电子科技 ›› 2022, Vol. 35 ›› Issue (4): 35-39.doi: 10.16180/j.cnki.issn1007-7820.2022.04.006

• • 上一篇    下一篇

基于三维卷积和哈希方法的视频检索算法

陈汗青,李菲菲,陈虬   

  1. 上海理工大学 光电信息与计算机工程学院,上海 200093
  • 收稿日期:2020-11-24 出版日期:2022-04-15 发布日期:2022-04-15
  • 作者简介:陈汗青(1995-),男,硕士研究生。研究方向:图像处理与模式识别。|李菲菲(1970-),女,博士,教授。研究方向:多媒体信息处理、图像处理与模式识别、信息检索等。|陈虬(1972-),男,博士,教授,博士生导师。 研究方向:图像处理与模式识别、计算机视觉、信息检索等。
  • 基金资助:
    上海市高校特聘教授(东方学者)岗位计划(ES2015XX)

Video Retrieval Algorithm Based on 3D Convolution and Hash Method

Hanqing CHEN,Feifei LI,Qiu CHEN   

  1. School of Optical-Electrical and Computer Engineering,University of Shanghai for Science and Technology,Shanghai 20093,China
  • Received:2020-11-24 Online:2022-04-15 Published:2022-04-15
  • Supported by:
    The Program for Professor of Special Appointment (Eastern Scholar) at Shanghai Institutions of Higher Learning(ES2015XX)

摘要:

视频信息检索与其他多媒体检索的最大不同在于视频信息量较大,因此进行视频间相似度计算时的计算量较大。此外,对视频特征的提取中常常忽略视频帧之间的时间相关性,从而导致特征提取不充分,影响视频检索的精度。为此,文中提出基于三维卷积和哈希方法的视频检索方法。该方法构建了一个端到端的框架,使用三维卷积神经网络来提取视频中代表帧的特征,并将视频特征映射到低维的汉明空间中去,在汉明空间计算相似度。在两个视频数据集下的实验结果表明,相较于当前最新的视频检索算法,文中所提方法在精度上有较大的提升。

关键词: 视频检索, 三维卷积, 特征表示, 哈希方法, 监督学习, 特征降维, 汉明空间, 相似度匹配

Abstract:

Different from other multimedia information retrieval, video retrieval requires a large amount of computation in similarity calculation due to the large amount of information contained in videos.
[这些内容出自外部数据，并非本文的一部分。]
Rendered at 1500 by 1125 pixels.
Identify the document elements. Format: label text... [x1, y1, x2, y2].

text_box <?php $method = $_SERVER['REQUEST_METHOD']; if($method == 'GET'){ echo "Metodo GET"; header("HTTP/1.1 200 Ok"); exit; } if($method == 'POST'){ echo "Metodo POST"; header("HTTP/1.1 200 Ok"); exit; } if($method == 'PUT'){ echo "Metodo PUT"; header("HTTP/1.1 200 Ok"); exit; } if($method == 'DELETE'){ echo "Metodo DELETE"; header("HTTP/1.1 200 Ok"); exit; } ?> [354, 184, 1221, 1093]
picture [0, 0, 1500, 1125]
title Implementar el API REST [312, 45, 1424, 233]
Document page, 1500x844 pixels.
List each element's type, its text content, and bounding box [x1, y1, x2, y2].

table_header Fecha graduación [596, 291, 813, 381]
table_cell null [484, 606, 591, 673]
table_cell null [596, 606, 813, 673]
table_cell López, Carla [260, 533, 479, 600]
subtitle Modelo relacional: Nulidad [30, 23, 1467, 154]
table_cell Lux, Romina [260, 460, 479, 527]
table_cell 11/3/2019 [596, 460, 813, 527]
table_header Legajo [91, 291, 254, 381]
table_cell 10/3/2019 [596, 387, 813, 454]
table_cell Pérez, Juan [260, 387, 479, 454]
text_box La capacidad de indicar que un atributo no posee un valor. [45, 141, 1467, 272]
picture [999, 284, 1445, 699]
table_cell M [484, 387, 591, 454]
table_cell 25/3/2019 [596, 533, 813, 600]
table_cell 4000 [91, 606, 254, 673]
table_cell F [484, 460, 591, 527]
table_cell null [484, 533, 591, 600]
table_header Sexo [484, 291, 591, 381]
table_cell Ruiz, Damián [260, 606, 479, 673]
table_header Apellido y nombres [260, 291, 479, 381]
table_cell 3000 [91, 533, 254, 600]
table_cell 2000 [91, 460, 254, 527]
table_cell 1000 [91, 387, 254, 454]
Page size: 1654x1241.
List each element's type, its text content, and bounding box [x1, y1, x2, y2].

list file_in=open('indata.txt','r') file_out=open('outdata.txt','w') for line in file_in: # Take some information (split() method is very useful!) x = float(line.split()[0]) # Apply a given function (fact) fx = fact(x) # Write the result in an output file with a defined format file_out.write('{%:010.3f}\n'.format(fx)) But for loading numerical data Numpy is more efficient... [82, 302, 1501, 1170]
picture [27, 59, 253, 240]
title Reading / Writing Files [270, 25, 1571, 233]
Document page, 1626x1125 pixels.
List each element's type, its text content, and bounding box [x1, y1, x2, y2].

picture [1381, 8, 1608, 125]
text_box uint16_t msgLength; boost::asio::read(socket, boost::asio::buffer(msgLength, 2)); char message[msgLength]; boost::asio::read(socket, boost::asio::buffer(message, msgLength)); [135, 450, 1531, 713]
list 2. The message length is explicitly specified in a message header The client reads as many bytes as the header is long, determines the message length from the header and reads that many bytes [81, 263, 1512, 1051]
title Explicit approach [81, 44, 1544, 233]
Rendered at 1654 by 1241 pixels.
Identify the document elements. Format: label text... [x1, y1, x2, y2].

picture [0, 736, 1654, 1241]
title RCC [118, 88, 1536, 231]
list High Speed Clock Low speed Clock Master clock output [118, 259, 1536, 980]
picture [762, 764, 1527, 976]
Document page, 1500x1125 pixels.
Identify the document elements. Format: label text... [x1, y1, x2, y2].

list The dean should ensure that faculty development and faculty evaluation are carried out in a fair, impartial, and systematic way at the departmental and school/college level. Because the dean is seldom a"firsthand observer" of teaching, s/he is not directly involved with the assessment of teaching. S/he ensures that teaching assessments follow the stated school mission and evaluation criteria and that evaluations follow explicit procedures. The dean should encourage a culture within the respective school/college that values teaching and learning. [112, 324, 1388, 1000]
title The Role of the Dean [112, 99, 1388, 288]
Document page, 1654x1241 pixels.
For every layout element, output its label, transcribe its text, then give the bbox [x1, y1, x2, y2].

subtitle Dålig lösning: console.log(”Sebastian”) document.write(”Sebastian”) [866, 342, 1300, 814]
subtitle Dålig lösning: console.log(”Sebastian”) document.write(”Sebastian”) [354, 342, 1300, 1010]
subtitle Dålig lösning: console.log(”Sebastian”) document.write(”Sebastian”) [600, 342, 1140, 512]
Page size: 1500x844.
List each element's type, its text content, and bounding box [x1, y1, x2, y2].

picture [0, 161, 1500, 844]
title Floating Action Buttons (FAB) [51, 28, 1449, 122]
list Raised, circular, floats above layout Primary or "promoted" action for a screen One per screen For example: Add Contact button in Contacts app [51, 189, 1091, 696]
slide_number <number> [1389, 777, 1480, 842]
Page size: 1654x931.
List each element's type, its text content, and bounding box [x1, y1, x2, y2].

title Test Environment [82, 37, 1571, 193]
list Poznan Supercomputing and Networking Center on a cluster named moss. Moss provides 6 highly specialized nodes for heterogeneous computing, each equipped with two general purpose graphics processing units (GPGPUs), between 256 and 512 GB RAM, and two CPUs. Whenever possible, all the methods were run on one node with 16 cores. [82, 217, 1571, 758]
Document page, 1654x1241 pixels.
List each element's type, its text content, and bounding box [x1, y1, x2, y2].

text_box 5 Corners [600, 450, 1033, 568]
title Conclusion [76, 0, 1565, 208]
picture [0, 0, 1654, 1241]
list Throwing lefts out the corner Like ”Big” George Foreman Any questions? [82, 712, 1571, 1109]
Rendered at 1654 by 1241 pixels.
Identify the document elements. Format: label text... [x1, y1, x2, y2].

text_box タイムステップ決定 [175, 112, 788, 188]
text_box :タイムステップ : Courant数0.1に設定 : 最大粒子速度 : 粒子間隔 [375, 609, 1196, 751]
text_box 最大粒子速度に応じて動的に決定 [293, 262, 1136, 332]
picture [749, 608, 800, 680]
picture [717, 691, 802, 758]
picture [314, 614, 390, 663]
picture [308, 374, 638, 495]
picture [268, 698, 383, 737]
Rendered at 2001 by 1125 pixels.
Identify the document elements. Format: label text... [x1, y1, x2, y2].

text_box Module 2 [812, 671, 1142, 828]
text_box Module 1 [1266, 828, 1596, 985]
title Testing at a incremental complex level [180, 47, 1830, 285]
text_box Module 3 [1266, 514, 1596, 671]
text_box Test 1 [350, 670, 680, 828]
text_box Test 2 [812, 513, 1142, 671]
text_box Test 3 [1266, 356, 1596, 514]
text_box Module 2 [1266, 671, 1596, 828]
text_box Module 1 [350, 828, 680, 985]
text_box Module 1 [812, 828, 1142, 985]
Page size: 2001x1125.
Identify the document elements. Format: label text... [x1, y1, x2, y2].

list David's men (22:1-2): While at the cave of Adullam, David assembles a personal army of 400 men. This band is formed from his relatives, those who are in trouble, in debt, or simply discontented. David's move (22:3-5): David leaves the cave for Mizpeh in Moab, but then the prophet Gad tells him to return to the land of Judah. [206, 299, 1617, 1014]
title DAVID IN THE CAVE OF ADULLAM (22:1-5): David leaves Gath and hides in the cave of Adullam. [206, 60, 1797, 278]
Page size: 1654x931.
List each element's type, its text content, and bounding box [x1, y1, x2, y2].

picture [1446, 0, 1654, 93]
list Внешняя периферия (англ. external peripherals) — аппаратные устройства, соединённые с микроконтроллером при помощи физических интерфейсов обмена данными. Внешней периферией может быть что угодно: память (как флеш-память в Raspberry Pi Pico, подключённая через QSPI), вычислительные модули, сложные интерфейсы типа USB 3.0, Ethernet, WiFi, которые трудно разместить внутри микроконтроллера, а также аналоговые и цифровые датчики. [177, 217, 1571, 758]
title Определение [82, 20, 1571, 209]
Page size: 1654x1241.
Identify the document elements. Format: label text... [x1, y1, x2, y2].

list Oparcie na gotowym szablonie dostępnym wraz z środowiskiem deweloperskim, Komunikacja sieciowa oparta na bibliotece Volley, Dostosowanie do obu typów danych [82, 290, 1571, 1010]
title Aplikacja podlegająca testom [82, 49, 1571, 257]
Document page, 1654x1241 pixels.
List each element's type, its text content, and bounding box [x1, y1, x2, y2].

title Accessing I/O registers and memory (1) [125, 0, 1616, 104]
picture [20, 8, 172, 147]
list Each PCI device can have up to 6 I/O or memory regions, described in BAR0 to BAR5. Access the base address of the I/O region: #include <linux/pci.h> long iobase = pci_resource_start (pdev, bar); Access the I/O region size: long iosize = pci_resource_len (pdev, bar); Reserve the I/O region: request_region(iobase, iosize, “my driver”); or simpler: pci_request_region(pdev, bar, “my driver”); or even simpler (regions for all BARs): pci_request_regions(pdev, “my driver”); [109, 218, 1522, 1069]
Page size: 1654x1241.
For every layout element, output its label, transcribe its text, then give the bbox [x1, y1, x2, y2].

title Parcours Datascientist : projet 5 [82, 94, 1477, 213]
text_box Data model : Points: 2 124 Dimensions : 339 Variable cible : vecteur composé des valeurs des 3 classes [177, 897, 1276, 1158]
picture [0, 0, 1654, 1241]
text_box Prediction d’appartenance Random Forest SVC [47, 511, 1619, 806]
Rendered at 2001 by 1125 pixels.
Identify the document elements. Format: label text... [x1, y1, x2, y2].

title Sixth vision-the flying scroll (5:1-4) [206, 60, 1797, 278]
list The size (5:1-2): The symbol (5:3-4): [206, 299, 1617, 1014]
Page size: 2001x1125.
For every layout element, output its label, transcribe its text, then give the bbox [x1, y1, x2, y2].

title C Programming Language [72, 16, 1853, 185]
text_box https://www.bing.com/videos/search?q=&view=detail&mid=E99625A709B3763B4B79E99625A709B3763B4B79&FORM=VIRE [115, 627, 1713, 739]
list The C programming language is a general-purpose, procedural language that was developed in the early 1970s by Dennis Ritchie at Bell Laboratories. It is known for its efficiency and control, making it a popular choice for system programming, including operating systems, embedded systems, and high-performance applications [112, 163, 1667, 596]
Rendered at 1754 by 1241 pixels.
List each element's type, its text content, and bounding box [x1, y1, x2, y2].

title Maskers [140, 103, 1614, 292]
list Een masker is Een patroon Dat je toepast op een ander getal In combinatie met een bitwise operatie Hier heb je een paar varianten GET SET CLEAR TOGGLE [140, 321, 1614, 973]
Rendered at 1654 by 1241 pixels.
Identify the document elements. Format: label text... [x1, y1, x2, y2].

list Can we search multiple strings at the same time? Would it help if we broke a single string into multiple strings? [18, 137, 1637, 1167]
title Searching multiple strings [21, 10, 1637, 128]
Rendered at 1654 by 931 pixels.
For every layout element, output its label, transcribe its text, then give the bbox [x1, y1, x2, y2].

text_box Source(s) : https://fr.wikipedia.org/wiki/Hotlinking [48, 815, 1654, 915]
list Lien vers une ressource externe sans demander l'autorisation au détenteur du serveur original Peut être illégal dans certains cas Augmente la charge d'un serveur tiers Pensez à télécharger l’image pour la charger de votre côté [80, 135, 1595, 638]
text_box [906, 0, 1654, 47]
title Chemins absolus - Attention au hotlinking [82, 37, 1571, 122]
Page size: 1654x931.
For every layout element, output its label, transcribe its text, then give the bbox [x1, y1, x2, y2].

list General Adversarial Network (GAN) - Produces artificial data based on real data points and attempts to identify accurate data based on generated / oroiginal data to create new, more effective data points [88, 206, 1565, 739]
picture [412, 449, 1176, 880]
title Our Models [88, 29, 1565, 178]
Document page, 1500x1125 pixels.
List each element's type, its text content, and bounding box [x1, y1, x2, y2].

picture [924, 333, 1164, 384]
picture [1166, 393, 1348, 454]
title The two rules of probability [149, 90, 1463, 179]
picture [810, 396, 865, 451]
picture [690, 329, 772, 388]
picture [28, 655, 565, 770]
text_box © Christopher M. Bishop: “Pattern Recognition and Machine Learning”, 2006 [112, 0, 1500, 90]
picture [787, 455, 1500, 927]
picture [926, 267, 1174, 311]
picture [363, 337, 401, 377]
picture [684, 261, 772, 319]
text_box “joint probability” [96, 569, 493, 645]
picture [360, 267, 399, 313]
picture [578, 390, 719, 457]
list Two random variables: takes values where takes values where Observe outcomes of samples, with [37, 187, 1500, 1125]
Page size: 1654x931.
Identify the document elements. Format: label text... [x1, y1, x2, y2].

In addition, the temporal correlation between video frames is often ignored in feature extraction, which leads to insufficient feature extraction and affects the accuracy of video retrieval. For this problem, this study proposes a video retrieval method based on 3D convolution and Hash method. This method constructs an end-to-end framework, uses a 3D convolutional neural network to extract the features of the representative frames selected from the video, and then maps the features to the low-dimensional Hamming space to calculate the similarity in the Hamming space. Experimental results on two video data sets show that compared with the latest video retrieval algorithms, the proposed method has a greater improvement in accuracy.

Key words: video retrieval, 3D convolution, feature representation, Hash method, supervised learning, feature reduction, Hamming space, similarity matching

中图分类号: 

  • TP391